Exactly as written, transcribe the data that follows.

(Saved entries)
++++++++
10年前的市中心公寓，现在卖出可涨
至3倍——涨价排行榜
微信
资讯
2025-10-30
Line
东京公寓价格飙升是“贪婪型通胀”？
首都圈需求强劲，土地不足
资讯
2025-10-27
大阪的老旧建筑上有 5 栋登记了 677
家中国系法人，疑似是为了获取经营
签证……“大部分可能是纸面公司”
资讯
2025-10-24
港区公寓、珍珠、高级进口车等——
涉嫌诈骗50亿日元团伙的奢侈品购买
++++++++
## Written reply
10年前的市中心公寓，现在卖出可涨
至3倍——涨价排行榜
微信
资讯
2025-10-30
Line
东京公寓价格飙升是“贪婪型通胀”？
首都圈需求强劲，土地不足
资讯
2025-10-27
大阪的老旧建筑上有 5 栋登记了 677
家中国系法人，疑似是为了获取经营
签证……“大部分可能是纸面公司”
资讯
2025-10-24
港区公寓、珍珠、高级进口车等——
涉嫌诈骗50亿日元团伙的奢侈品购买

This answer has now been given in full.